There seems to be no clear destination for dropoffs

### Let's see if there is any relationship between the fare amount and the pickup place

In [None]:
fig = px.density_mapbox(dataset, 
                        lat ='Pickup_latitude', 
                        lon ='Pickup_longitude', 
                        z = 'Fare_amount', 
                        color_continuous_scale  = 'solar',
                        radius = 1,
                        center = dict(lat=40.75, lon=-73.9), 
                        zoom = 10,
                        mapbox_style = "carto-darkmatter",
                        )
fig.update_layout(
    title='NYC Taxi Pickups vs Fare_amount',
    height=800,
    template="plotly_dark",
)

fig.show()

# Getting address from latitude / longitude

In [None]:
import geopy
from geopy.geocoders import Nominatim
from geopy.extra.rate_limiter import RateLimiter

import tqdm
from tqdm._tqdm_notebook import tqdm_notebook

In [None]:
dataset['geom'] = dataset['Pickup_latitude'].map(str) + ',' + dataset['Pickup_longitude'].map(str)
dataset['geom'][0]

In [None]:
dataset2 = dataset.copy()
dataset2 = dataset2.sample(frac = 0.005)

In [None]:
locator = Nominatim(user_agent='myGeocoder', timeout=10)
rgeocode = RateLimiter(locator.reverse, min_delay_seconds=0.001)

In [None]:
tqdm_notebook.pandas()
dataset2['address'] = dataset2['geom'].progress_apply(rgeocode)
dataset2.head()

In [None]:
import geopandas as gpd
gdf = gpd.read_file(gpd.datasets.get_path("nybb"))
gdf.head(20)

## Working with hour

In [None]:
Hour_count1 = dataset.groupby(dataset['Date_Engaged'].dt.round('H')).count()['Provider'].loc['2015-03-03'].to_frame()
Hour_count2 = dataset.groupby(dataset['Date_Engaged'].dt.round('H')).count()['Provider'].loc['2015-03-06'].to_frame()

Hour_count1 = Hour_count1.reset_index()
Hour_count1['time'] = [d.time() for d in Hour_count1['Date_Engaged']]
Hour_count1.columns = ['Date_Engaged1','2015-03-03','time']

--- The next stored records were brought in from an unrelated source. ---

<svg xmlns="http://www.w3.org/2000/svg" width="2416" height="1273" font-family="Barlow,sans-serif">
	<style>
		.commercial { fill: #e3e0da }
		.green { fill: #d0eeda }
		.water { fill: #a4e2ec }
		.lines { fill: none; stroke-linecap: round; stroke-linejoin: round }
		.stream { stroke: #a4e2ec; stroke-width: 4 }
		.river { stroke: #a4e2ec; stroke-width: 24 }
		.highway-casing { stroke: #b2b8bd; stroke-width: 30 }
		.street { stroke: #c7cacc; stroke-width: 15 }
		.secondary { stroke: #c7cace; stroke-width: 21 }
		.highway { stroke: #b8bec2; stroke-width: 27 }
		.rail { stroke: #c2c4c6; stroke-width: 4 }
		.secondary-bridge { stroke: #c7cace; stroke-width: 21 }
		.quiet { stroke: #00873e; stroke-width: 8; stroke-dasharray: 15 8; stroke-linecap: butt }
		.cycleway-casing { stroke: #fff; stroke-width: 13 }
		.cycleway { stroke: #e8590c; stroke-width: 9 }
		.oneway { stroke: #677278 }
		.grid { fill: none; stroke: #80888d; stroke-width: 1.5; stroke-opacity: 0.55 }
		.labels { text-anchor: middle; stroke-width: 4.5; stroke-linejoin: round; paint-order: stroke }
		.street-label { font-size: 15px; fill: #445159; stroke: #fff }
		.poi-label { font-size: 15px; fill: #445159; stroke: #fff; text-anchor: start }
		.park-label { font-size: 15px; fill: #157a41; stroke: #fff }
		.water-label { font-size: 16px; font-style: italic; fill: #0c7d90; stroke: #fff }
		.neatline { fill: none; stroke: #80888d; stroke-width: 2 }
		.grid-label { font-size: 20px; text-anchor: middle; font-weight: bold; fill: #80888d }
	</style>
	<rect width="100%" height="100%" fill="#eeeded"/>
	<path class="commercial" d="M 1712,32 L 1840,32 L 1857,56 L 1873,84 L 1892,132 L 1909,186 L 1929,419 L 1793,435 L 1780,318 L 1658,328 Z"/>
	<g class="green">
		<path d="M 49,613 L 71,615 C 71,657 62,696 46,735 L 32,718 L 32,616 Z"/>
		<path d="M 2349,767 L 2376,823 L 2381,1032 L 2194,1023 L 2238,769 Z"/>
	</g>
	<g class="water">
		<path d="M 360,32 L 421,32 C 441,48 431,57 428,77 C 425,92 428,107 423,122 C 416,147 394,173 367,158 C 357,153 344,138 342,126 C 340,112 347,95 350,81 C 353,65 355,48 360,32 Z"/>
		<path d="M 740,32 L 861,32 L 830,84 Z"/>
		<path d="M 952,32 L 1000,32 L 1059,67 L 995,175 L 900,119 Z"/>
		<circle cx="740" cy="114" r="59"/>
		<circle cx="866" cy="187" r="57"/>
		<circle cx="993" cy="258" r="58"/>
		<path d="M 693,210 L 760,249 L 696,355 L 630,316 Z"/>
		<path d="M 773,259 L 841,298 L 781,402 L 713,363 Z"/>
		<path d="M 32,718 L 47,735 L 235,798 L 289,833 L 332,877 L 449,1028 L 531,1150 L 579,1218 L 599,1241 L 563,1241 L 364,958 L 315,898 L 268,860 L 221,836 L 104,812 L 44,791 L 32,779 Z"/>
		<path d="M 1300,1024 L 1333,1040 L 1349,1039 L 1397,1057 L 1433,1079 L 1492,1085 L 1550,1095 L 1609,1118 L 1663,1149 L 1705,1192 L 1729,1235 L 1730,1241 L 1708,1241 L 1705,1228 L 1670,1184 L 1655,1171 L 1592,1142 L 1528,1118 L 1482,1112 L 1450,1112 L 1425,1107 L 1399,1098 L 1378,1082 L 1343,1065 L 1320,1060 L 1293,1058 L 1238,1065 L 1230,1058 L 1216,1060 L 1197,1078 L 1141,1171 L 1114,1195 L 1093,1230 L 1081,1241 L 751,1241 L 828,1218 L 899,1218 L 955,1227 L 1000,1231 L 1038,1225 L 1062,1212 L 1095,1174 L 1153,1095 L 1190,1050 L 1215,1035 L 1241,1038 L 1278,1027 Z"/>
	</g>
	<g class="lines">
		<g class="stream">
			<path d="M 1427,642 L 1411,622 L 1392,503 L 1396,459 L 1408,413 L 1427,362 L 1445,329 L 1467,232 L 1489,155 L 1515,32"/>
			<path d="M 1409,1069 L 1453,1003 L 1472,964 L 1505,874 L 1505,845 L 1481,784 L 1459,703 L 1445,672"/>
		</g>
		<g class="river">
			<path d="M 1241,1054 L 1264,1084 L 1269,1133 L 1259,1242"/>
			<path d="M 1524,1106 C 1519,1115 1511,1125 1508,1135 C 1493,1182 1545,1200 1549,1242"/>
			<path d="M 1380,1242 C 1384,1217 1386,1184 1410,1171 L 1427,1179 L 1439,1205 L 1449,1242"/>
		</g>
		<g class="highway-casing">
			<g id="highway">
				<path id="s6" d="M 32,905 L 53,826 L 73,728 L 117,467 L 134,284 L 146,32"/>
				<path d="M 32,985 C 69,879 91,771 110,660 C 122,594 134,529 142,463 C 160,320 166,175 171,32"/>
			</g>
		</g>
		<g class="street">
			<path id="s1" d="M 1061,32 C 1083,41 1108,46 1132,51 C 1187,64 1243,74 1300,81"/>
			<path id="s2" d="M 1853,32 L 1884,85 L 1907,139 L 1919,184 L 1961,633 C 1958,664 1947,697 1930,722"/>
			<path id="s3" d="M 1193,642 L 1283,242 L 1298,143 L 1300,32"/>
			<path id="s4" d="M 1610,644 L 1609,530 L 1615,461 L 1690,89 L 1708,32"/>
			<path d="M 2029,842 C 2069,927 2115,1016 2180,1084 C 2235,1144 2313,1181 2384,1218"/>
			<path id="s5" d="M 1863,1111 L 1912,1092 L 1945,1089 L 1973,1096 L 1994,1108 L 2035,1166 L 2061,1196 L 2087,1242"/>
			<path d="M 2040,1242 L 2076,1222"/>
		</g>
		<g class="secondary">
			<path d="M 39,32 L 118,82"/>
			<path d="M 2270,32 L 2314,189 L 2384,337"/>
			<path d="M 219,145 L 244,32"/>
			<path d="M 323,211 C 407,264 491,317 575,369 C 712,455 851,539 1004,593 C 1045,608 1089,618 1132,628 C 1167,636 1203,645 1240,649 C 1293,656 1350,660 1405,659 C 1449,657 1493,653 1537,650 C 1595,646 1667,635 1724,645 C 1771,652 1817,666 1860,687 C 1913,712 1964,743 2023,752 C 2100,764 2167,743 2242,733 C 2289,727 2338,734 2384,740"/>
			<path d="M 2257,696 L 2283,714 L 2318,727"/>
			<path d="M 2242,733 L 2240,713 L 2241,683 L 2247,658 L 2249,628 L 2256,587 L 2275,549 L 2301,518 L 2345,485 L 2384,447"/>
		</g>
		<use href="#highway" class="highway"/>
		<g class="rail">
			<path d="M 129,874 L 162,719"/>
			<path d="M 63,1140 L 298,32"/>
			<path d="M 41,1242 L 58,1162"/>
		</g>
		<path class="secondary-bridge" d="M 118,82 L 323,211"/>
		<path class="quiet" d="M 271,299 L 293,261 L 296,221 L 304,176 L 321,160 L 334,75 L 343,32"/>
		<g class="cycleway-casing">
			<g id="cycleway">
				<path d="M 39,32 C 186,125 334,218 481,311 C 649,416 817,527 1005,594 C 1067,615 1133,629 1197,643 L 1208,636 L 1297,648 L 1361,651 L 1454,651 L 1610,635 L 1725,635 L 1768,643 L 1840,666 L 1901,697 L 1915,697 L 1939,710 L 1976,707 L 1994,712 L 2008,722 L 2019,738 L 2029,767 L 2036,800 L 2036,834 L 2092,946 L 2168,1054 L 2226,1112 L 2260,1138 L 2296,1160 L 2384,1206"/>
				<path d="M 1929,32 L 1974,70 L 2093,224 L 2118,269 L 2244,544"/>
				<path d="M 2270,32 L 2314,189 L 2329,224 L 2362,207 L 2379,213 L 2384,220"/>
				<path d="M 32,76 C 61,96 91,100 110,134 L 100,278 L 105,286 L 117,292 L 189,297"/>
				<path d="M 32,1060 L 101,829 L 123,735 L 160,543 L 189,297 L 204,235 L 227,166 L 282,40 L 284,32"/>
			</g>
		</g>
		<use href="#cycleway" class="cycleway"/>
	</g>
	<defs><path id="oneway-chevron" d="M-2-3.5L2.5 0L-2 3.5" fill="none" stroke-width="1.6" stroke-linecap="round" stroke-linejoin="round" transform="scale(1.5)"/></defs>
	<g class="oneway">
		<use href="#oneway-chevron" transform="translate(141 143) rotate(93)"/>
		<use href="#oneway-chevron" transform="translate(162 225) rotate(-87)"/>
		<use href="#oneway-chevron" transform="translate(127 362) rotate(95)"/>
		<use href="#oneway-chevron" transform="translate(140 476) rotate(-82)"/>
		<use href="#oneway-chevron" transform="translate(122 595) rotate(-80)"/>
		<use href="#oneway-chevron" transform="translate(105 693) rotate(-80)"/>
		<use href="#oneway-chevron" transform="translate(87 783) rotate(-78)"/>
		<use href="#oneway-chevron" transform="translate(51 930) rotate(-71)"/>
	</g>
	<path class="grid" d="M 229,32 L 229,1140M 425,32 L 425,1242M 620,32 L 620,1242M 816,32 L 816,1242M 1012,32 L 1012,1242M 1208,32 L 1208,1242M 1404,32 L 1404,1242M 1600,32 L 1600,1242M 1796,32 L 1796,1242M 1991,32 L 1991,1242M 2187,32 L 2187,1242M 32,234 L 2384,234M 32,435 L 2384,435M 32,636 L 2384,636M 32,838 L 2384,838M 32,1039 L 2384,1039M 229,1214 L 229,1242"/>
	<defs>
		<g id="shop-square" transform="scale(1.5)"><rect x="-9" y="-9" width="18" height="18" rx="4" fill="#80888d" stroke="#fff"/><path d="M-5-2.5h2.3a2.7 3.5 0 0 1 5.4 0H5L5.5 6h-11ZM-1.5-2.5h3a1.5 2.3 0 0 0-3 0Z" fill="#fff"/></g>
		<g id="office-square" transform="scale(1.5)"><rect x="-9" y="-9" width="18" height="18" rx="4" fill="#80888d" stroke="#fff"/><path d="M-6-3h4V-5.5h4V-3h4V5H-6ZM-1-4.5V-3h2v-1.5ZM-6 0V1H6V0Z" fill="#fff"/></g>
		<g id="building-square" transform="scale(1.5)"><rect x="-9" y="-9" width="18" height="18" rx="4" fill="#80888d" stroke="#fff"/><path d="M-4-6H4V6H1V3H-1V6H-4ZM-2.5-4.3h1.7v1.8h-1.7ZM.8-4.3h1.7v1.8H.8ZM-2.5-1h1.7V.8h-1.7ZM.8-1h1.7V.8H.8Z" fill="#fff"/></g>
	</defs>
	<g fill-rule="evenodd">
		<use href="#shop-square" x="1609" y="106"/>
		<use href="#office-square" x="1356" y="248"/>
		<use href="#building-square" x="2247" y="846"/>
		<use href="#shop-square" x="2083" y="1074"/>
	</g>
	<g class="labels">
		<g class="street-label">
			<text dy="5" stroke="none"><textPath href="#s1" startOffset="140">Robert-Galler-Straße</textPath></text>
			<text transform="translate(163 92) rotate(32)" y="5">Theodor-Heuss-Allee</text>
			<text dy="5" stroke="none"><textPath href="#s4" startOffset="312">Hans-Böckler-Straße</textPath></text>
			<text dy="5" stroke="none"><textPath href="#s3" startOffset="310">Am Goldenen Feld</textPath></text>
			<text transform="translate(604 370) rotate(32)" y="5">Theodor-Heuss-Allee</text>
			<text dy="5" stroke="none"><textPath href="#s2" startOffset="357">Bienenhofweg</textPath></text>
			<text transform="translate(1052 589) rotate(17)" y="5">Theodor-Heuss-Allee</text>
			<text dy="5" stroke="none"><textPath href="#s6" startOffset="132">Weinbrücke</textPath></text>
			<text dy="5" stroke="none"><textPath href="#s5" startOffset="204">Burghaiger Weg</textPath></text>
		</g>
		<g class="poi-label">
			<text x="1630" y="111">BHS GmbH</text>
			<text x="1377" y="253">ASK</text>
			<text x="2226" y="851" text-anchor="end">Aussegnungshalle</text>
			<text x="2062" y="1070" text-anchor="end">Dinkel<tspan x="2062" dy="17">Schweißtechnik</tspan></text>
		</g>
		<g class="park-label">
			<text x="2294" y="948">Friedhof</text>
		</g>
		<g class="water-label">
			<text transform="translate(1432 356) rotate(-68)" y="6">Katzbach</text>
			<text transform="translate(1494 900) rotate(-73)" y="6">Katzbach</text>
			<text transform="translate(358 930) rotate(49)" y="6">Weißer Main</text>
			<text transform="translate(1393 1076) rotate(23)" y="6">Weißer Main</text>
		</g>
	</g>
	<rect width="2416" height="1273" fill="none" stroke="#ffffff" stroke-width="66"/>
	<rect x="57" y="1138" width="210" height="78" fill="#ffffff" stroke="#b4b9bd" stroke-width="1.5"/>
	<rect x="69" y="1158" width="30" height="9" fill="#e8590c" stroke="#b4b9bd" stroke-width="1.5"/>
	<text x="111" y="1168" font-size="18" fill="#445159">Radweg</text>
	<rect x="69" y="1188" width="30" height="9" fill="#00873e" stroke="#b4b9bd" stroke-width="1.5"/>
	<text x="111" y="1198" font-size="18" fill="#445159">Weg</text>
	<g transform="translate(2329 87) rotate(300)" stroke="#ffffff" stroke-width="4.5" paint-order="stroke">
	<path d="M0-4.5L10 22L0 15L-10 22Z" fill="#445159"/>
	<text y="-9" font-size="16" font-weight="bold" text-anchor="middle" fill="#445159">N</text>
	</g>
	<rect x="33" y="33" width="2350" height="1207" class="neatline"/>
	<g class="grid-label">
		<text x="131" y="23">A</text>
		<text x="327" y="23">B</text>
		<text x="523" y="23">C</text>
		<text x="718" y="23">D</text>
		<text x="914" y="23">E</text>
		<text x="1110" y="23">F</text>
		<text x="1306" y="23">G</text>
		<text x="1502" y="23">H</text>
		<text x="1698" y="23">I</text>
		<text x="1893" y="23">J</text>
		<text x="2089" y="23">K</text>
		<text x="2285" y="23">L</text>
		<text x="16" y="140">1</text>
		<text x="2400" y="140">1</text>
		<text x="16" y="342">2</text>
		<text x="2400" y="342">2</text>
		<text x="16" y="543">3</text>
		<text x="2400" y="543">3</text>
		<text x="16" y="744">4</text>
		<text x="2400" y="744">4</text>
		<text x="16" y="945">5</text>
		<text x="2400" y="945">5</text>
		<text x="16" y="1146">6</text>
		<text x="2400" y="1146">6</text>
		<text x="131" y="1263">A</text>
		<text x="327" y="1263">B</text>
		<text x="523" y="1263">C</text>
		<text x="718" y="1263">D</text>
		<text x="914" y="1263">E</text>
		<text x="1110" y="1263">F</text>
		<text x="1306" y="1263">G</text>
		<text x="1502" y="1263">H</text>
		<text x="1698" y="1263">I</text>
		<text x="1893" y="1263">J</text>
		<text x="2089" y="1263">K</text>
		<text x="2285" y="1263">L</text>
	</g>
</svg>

Hour_count2 = Hour_count2.reset_index()
Hour_count2['time'] = [d.time() for d in Hour_count2['Date_Engaged']]
Hour_count2.columns = ['Date_Engaged2','2015-03-06','time']

In [None]:
Hour = pd.merge(Hour_count1,Hour_count2,on='time',how='outer')
Hour = Hour.drop(['Date_Engaged1','Date_Engaged2'], 1)
Hour = Hour.set_index('time')
Hour.head()

In [None]:
fig = px.line(Hour, x=Hour.index, y=['2015-03-03','2015-03-06'], title='Hourly rides comparison')

fig.update_xaxes(rangeslider_visible=True)
fig.show()

We can see that on a Saturday there where many more rides at nighttime than on a Tuesday!